In the past, many entrepreneurs were accustomed to viewing their companies as purely commercial entities: a good product drives user growth, valuation increases, and capital exits—this is the natural path. But AI is different from the internet businesses of the previous generation. AI is not a new application category, nor is it a smarter office tool; it is becoming the key to winning the next round of competition. Whoever masters model capabilities controls the next generation of software entry points; whoever possesses intelligent agent products may dominate the next generation of workflows; whoever builds AI infrastructure and application ecosystems gains an advantage in the future division of industrial labor. This is not just a setback for a particular company, but a collapse of the old world model.

PART.01 The Old Model Fails: From Capital Game to Strategic Asset. Over the past decade or more, a mature script has formed in the minds of Chinese entrepreneurs: people in China, market in China, engineers in China, products developed in China, but financing in US dollars, entities in the Cayman Islands, listing in the US, and offices relocated to Hong Kong, Singapore, or Silicon Valley when necessary. This system has operated for years, with the underlying premise being: China needs growth, the US needs assets, capital needs exits, and entrepreneurs need stories. As long as all parties cooperate in the gray zone, allowing the company to grow, investors to exit, and founders to escape difficulties, it is considered a success. The core contradiction of that era was not "who owns the technology," but "how to make the company grow, capital exit, and sustain development." As long as this logic held, many gray areas could be tolerated.
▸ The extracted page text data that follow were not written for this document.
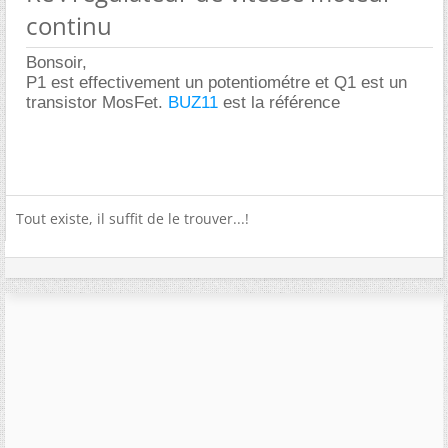
continu
Bonsoir,
P1 est effectivement un potentiométre et Q1 est un
transistor MosFet.
BUZ11
est la référence
Tout existe, il suffit de le trouver...!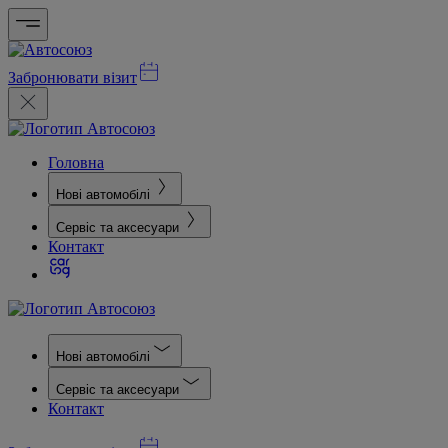
Забронювати візит
Головна
Нові автомобілі
Сервіс та аксесуари
Контакт
Нові автомобілі
Сервіс та аксесуари
Контакт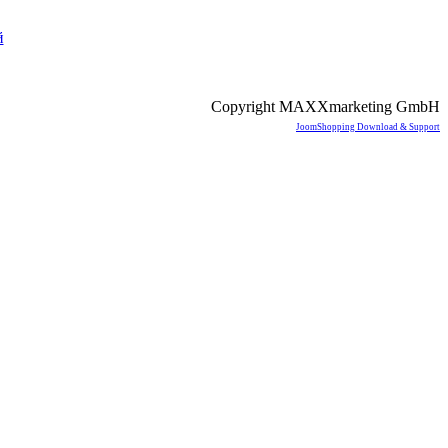
й
Copyright MAXXmarketing GmbH
JoomShopping Download & Support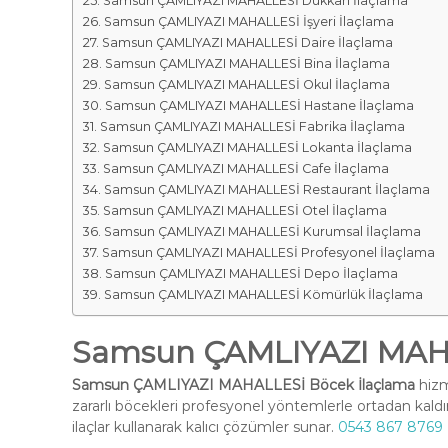
Samsun ÇAMLIYAZI MAHALLESİ Dükkan İlaçlama
Samsun ÇAMLIYAZI MAHALLESİ İşyeri İlaçlama
Samsun ÇAMLIYAZI MAHALLESİ Daire İlaçlama
Samsun ÇAMLIYAZI MAHALLESİ Bina İlaçlama
Samsun ÇAMLIYAZI MAHALLESİ Okul İlaçlama
Samsun ÇAMLIYAZI MAHALLESİ Hastane İlaçlama
Samsun ÇAMLIYAZI MAHALLESİ Fabrika İlaçlama
Samsun ÇAMLIYAZI MAHALLESİ Lokanta İlaçlama
Samsun ÇAMLIYAZI MAHALLESİ Cafe İlaçlama
Samsun ÇAMLIYAZI MAHALLESİ Restaurant İlaçlama
Samsun ÇAMLIYAZI MAHALLESİ Otel İlaçlama
Samsun ÇAMLIYAZI MAHALLESİ Kurumsal İlaçlama
Samsun ÇAMLIYAZI MAHALLESİ Profesyonel İlaçlama
Samsun ÇAMLIYAZI MAHALLESİ Depo İlaçlama
Samsun ÇAMLIYAZI MAHALLESİ Kömürlük İlaçlama
Samsun ÇAMLIYAZI MAHA
Samsun ÇAMLIYAZI MAHALLESİ Böcek İlaçlama
hizm
zararlı böcekleri profesyonel yöntemlerle ortadan kald
ilaçlar kullanarak kalıcı çözümler sunar.
0543 867 8769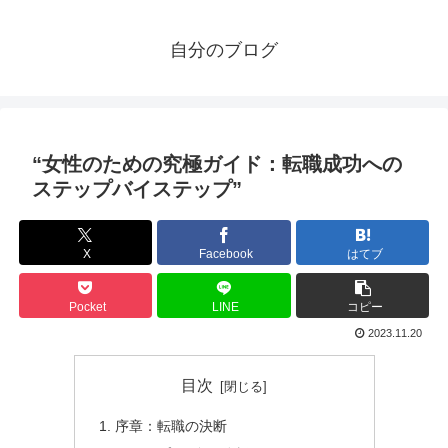
自分のブログ
“女性のための究極ガイド：転職成功への
ステップバイステップ”
X
Facebook
はてブ
Pocket
LINE
コピー
2023.11.20
目次
序章：転職の決断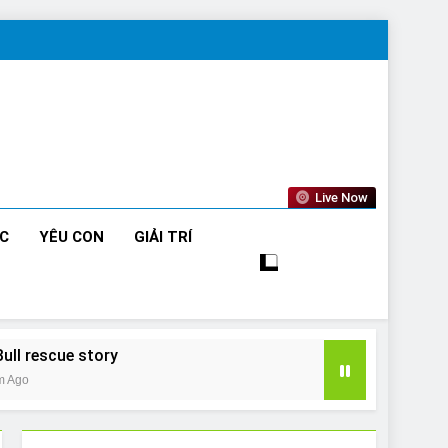
Live Now
ỨC
YÊU CON
GIẢI TRÍ
Bull rescue story
m Ago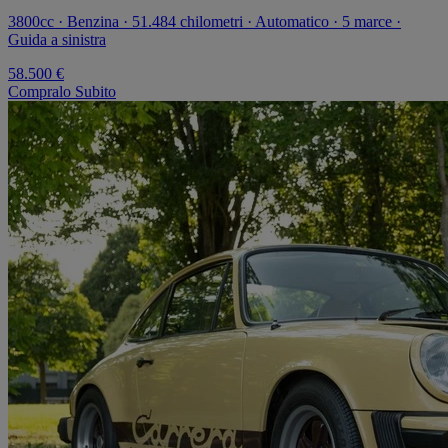
3800cc · Benzina · 51.484 chilometri · Automatico · 5 marce ·
Guida a sinistra
58.500 €
Compralo Subito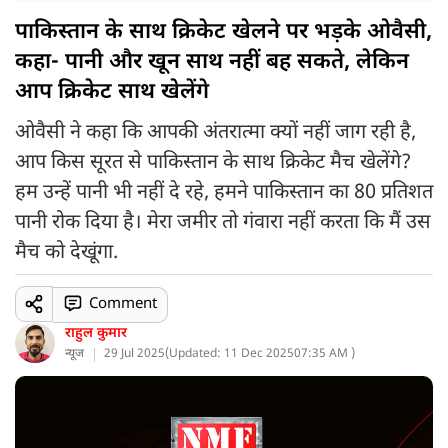
पाकिस्तान के साथ क्रिकेट खेलने पर भड़के ओवैसी,
कहा- पानी और खून साथ नहीं बह सकते, लेकिन
आप क्रिकेट साथ खेलेंगे
ओवैसी ने कहा कि आपकी अंतरात्मा क्यों नहीं जाग रही है,
आप किस सूरत से पाकिस्तान के साथ क्रिकेट मैच खेलेंगे?
हम उन्हें पानी भी नहीं दे रहे, हमने पाकिस्तान का 80 प्रतिशत
पानी रोक दिया है। मेरा जमीर तो गंवारा नहीं करता कि मैं उस
मैच को देखूंगा.
Comment
राहुल कुमार
न्यूज
29 Jul 2025
(
Updated: 11 Dec 2025
07:35 AM )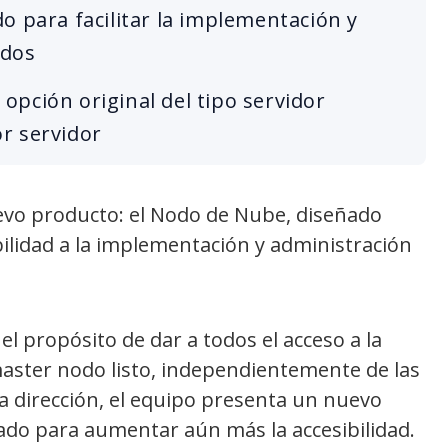
o para facilitar la implementación y
odos
pción original del tipo servidor
r servidor
vo producto: el Nodo de Nube, diseñado
ilidad a la implementación y administración
l propósito de dar a todos el acceso a la
master nodo listo, independientemente de las
sa dirección, el equipo presenta un nuevo
ado para aumentar aún más la accesibilidad.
But AI has now been placed within a competitive framework. Model capabilities, engineering talent, training data, inference systems, intelligent agent products, and commercialization entry points—each can be regarded as a strategic asset. If one still uses the worldview of internet companies from the 2010s to handle AI companies in 2026, they will inevitably hit a wall. The problem for many is not a lack of judgment, but that their world model has not been updated. They think it is a capital game, but the table has changed. In the past, the main counterparts were investors, users, exchanges, and M&A lawyers; now, they must also deal with security reviews, export controls, technology boundaries, and geopolitical competition. This is not just a change in China; the US is also transforming. In the past, global capital believed in efficiency: capital flows to cheaper talent, companies move to larger markets, and projects list at higher valuations. The underlying logic of globalization was resource allocation efficiency. But today, the underlying logic of globalization is becoming boundaries: technology has boundaries, data has boundaries, computing power has boundaries, capital has boundaries, and talent mobility is also starting to have boundaries.

PART.02 Location Determines Everything: The Survival Rule in the AI Era. Many in the business world like to talk about capabilities: product capability, financing capability, growth capability, organizational capability, technical capability, and narrative capability. But in the AI era, what is more critical than capability is location. Which country you are in, which ecosystem, which link in the industry chain determines your ceiling. The Manus case shows that even with excellent products and a strong team, if the location is wrong, it can be crushed by geopolitical and regulatory forces. What entrepreneurs fear most is not a lack of effort—they all know how hard it is to work—but giving their all to run forward, only to find halfway that the map has changed.